Soul Kitchen: A Favorite Culinary Comedy Returns From SIFF

This surefire crowd-pleaser from Fatah Akin shares the multicultural German setting of his intense prior dramas (Head-On, The Edge of Heaven), only it’s an entirely straightforward comedy. Co-writer Adam Bousdoukos plays a harried, shaggy restaurateur, Zinos, whose rich German girlfriend has just taken a job in China. His eatery, Soul Kitchen, is located in an old warehouse he owns in industrial Hamburg, where food is brutally fried into submission. Zinos stinks of grease, and knows it. Sex via Skype is a hassle, so should he sell the building and fly to join his honey in Shanghai?
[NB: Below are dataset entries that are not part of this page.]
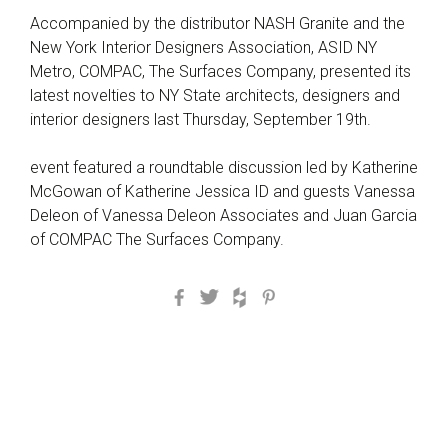
Accompanied by the distributor NASH Granite and the
New York Interior Designers Association, ASID NY
Metro, COMPAC, The Surfaces Company, presented its
latest novelties to NY State architects, designers and
interior designers last Thursday, September 19th.
event featured a roundtable discussion led by Katherine
McGowan of Katherine Jessica ID and guests Vanessa
Deleon of Vanessa Deleon Associates and Juan Garcia
of COMPAC The Surfaces Company.
Facebook
Twitter
Houzz
Pinterest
Before he gets the chance, Akin throws every comic complication in his way: a thieving brother newly sprung from jail (Moritz Bleibtreu); a volatile yet talented new chef (Birol Ünel, the star of Head-On); an old friend’s sudden offer to buy the warehouse; unwelcome visits from the health inspector and tax collector; and a slipped disc that has poor Zinos groaning and limping through each new misadventure. With its jukebox soundtrack, Soul Kitchen is thoroughly light, enjoyable, and conventional. Early on, chef Ünel shows how diner fare and humble condiments can be chopped up, garnished, redressed, and presented as fusion cuisine. The movie performs the same trick. Also: Extra points for the Udo Kier cameo.